Leave it as is, use it as gifts and just say don't worry about it?

I'm not that happy with the latter option. I want my honey to be seen as I do, i.e. it's a quality product better than the £2.50 (crystal clear, but flavourless) supermarket stuff, and as is, people question whether they got a duff jar.

Set honey seems to be out of favour generally, I remember having it as a Kid, but a lot of people just don't seem to know what to do with it.

----------


## Calum

here most spring honey(dandelion) and raps honey is sold as creamy honey.
Mine I let set after harvesting, & warm it as I need it to 37°C for 24 hours till it is fluid. Then I let it granulate and stir twice a day till it is only just flowing. Then bottle.
I think it is correct that the closer the ratio of glucose and fructose 1:1 is the quicker it granulates.

----------


## EmsE

How about turning into mead? 
Mine wouldn't set even though it had been seeded. I put them in different places about the house to see which conditions would suit this type of honey the best and found that the jars in the fridge set beautifully, but it took over 4 months to do so. The honey in the other parts of the house still aren't quite there yet so most went in the Demi johns today (I didn't have all that much honey, so only a couple of gallons on the go now)

----------


## Neils

Too much, about 30lbs of this batch, and too nice to turn into mead. Only problem is the consistency at the moment.  Maybe once it warns up a bit I'll stick it outside for a few days and see what that does.

----------


## Calum

Hi,
I use one of these to liquefy all my honey ( as a big water bath for my 12,5kg buckets). Then it is  stirred at least daily to get a fine crystallized even texture. Otherwise it will either go rock solid with large rough crystals or crystallize in stages similar to this. According to Wikipedia the fastest crystallization occurs between 13-17°C which is about right I think. 
If I were you I'd re-liquefy it, seed it (add half a glass of creamy honey) and stir till creamy.
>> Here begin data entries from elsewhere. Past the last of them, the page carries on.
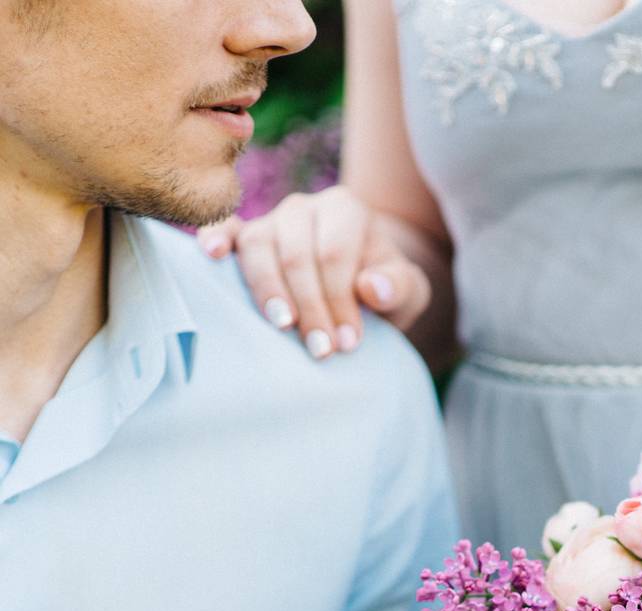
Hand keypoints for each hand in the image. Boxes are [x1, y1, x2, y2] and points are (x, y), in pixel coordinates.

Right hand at [198, 186, 431, 357]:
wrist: (361, 288)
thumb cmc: (383, 290)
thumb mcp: (407, 291)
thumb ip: (400, 286)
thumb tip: (373, 288)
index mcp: (345, 210)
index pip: (335, 253)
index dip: (339, 299)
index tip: (348, 344)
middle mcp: (304, 207)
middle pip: (297, 253)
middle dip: (309, 306)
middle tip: (321, 351)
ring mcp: (271, 221)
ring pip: (258, 245)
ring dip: (268, 290)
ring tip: (281, 326)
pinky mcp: (245, 238)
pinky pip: (226, 230)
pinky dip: (216, 238)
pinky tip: (212, 256)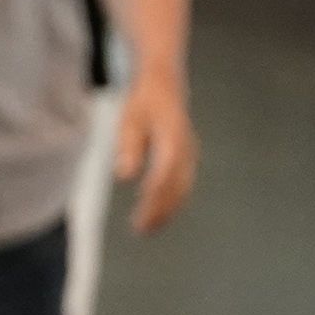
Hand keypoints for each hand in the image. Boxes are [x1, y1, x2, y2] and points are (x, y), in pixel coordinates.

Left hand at [114, 65, 196, 233]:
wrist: (164, 83)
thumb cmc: (143, 102)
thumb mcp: (129, 120)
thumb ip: (128, 147)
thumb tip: (124, 174)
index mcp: (173, 140)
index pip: (164, 175)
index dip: (154, 197)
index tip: (141, 214)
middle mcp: (187, 149)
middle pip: (175, 186)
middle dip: (159, 210)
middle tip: (140, 230)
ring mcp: (190, 153)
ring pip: (181, 188)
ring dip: (166, 209)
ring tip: (147, 228)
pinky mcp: (187, 157)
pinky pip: (182, 183)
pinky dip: (171, 200)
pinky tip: (156, 212)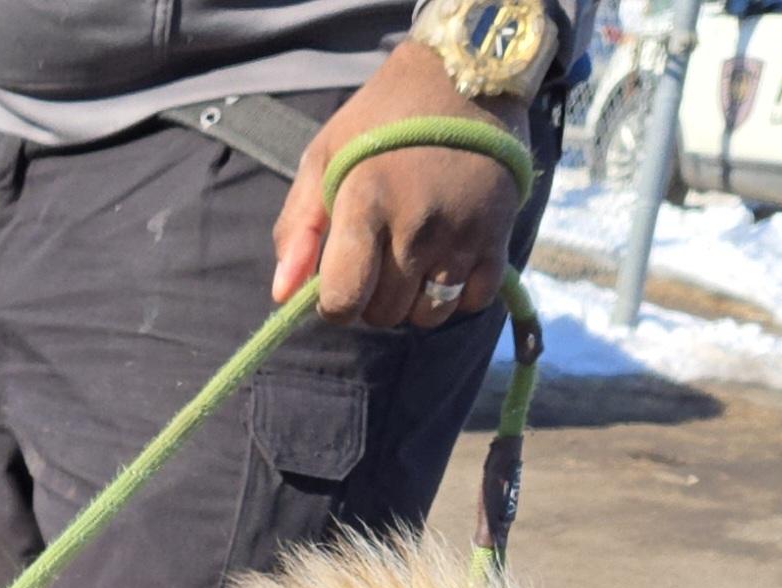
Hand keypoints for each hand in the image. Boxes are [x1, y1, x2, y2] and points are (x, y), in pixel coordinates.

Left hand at [271, 48, 526, 327]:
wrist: (466, 78)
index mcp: (367, 202)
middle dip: (373, 298)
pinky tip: (446, 259)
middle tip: (379, 256)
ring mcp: (462, 234)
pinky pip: (472, 302)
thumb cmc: (382, 120)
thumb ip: (298, 228)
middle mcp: (417, 225)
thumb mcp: (325, 156)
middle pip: (384, 313)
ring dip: (414, 301)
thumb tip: (282, 294)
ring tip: (412, 258)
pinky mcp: (499, 237)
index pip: (343, 299)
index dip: (334, 303)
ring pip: (428, 316)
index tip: (340, 280)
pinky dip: (456, 293)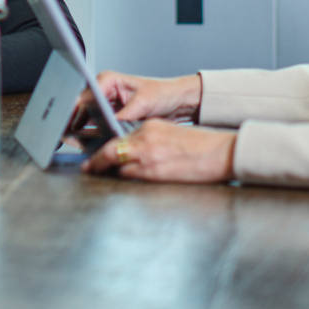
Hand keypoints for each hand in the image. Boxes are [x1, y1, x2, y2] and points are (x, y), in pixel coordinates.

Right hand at [68, 70, 201, 133]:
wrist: (177, 101)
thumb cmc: (163, 94)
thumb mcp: (144, 103)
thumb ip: (126, 114)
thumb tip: (113, 126)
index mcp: (108, 80)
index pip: (85, 96)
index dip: (75, 111)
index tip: (70, 124)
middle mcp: (104, 90)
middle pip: (82, 108)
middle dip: (75, 123)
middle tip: (68, 137)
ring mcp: (107, 104)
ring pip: (86, 118)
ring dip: (82, 130)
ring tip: (75, 143)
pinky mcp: (112, 116)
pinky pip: (97, 126)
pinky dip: (92, 134)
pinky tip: (88, 144)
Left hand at [81, 120, 236, 183]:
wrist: (221, 152)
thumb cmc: (200, 146)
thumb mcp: (169, 133)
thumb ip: (149, 138)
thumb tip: (134, 151)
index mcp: (149, 127)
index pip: (120, 137)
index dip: (105, 146)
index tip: (96, 153)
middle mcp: (144, 139)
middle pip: (111, 150)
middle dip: (96, 161)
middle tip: (88, 167)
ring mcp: (147, 156)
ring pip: (117, 166)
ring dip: (108, 173)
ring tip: (100, 176)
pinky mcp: (154, 172)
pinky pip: (130, 177)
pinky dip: (122, 180)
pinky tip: (119, 182)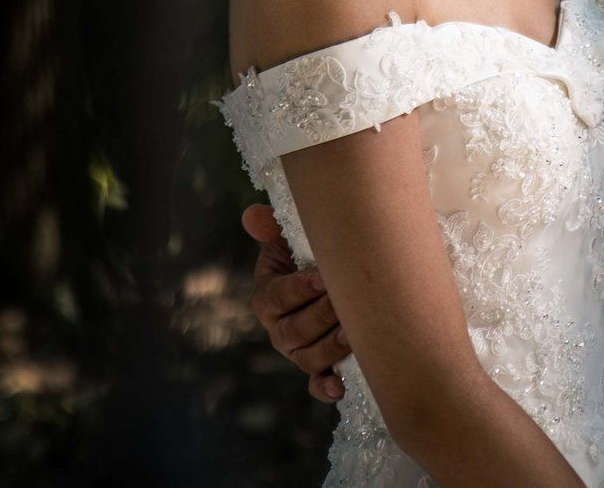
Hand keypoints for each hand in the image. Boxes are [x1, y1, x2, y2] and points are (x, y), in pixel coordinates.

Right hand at [244, 202, 348, 401]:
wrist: (334, 280)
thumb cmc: (310, 256)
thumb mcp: (289, 240)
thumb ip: (272, 228)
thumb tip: (253, 215)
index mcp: (268, 298)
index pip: (277, 297)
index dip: (298, 288)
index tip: (321, 276)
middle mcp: (279, 330)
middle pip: (294, 331)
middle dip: (320, 316)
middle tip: (344, 302)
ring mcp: (298, 352)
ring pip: (308, 357)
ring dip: (329, 348)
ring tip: (351, 334)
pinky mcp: (317, 368)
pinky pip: (316, 384)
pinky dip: (325, 387)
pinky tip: (337, 386)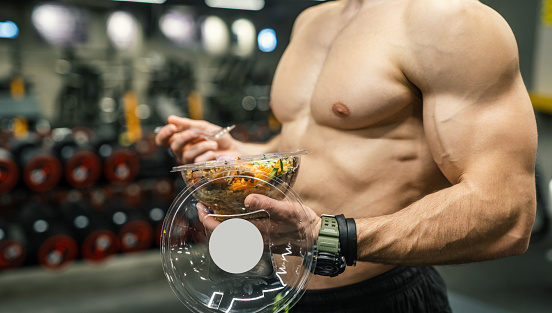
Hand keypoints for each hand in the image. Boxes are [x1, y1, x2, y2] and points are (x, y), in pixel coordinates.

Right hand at [155, 115, 238, 163]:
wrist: (233, 149)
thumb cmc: (218, 138)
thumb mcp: (203, 127)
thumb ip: (187, 124)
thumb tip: (170, 118)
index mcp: (180, 140)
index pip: (163, 140)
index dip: (164, 134)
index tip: (172, 127)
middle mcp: (182, 152)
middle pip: (174, 146)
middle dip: (185, 137)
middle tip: (197, 132)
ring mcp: (190, 162)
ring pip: (187, 155)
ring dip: (201, 146)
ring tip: (213, 143)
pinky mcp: (199, 170)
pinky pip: (198, 162)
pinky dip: (208, 155)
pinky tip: (215, 153)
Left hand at [196, 194, 320, 254]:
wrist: (315, 239)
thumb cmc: (302, 223)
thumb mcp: (287, 209)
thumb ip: (267, 204)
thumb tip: (248, 199)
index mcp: (255, 232)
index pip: (222, 230)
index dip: (207, 219)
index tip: (200, 207)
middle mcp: (252, 241)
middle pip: (220, 237)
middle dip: (208, 223)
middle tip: (202, 207)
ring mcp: (255, 243)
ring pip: (227, 240)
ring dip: (216, 227)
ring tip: (212, 211)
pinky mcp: (259, 242)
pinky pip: (236, 240)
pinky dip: (227, 230)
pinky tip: (230, 218)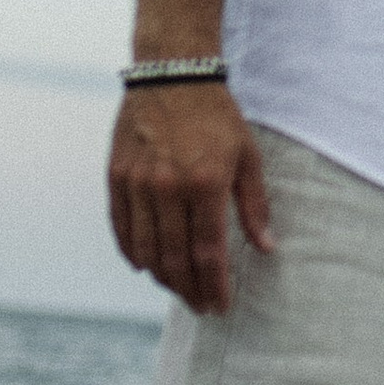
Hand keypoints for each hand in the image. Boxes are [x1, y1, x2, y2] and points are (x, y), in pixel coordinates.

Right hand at [108, 85, 275, 315]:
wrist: (172, 77)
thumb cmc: (217, 118)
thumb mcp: (247, 157)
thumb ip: (254, 206)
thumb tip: (266, 248)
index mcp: (204, 183)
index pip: (207, 252)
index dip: (214, 285)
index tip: (220, 306)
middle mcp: (166, 188)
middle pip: (174, 259)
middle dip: (189, 290)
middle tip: (201, 307)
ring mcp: (137, 184)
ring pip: (145, 250)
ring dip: (162, 278)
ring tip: (179, 290)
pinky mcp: (116, 178)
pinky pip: (122, 228)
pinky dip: (133, 253)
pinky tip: (145, 267)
Straining the big crystals out isn’t a solution - it will go on crystallizing, so let it do what it wants to do anyway but try to influence it in a positive way..

----------


## Neils

I didn't so much strain out the larger crystals as use the filters to break them down into successively smaller ones. this worked fine for one batch of honey that has gone to a proper soft set consistency.  The other batch from a different apiary has the look of soft set but is still very liquid several weeks after jarring it up.

I really don't want to have to rejar it if I can get away with it and other than it still being a bit runny I'm otherwise happy with the general consistency of the crystalisation so far, just somewhat flummoxed that despite appearing to crystalise how I'd like it to that it's refusing to fully set.

----------


## Calum

oh, a well... 
how did you promote the crystalisation you were aiming for?

----------


## Neils

I wasn't going for crystalisation at all to be honest, but both batches of honey were starting to granulate anyway, I just broke down the larger crystals through the filters to get a finer crystalisation rather than throw it away. 

I was led to believe that when granulation starts it tends to be the Glucose and just chucking it away therefore might upset the "balance" of he honey.

Pushing it throug the filters seemed to give a nice consistency on the first batch when it set but the second batch, from a different apiary looks like soft set until you open the jar and it still runs.

----------


## EmsE

> .........., and too nice to turn into mead.


 :EEK!:  Nothing is too good for mead!

Page 23 of the PDF below describes how to clear your honey and an option on increasing the shelf life.

http://www.scottishbeekeepers.org.uk...ing%20Year.pdf

----------


## susbees

> I think it is correct that the closer the ratio of glucose and fructose 1:1 is the quicker it granulates.


Nope, that isn't correct: the higher the glucose in the honey the faster the set, OSR and ivy being examples.

----------


## chris

A high glucose content (around 40%) will cause the honey to crystallize in 2 or 3 days, like osr and dandelion. A high fructose content (more than 42%) will allow the honey to stay liquid for several years, as is the case with acacia honey and the honeydews.Most honey is somewhere in between and crystallizes in a few weeks.
The two other parameters for speed of crystallisation are humidity and temperature.For crystals to form, the glucose molecules must meet up with "seeding nodules" and stick to them.Too much water hinders this, and so crystallisation is slower.On the other hand, if there is not enough water,the honey will be too viscous for the glucose molecules to move and so a "dry" honey will no longer crystallize. Temperature has a similar effect: a low temperature favours a higher viscosity (that of a honey at 20° is four times higher than at 32°. A high temperature causes the glucose molecules to vibrate and prevents them from forming crystals.Above 30° the crystallisation stops which is why honey stays liquid in the parts of the hive that are occupied by the bees.

The above is a rough translation of an article by Etienne Bruneau

----------


## Neils

Chris, 

Wow, numbers *and* a name to tie it back to?

What you've posted backs up what I've heard from long standing Beekeepers round here though with more precision.

----------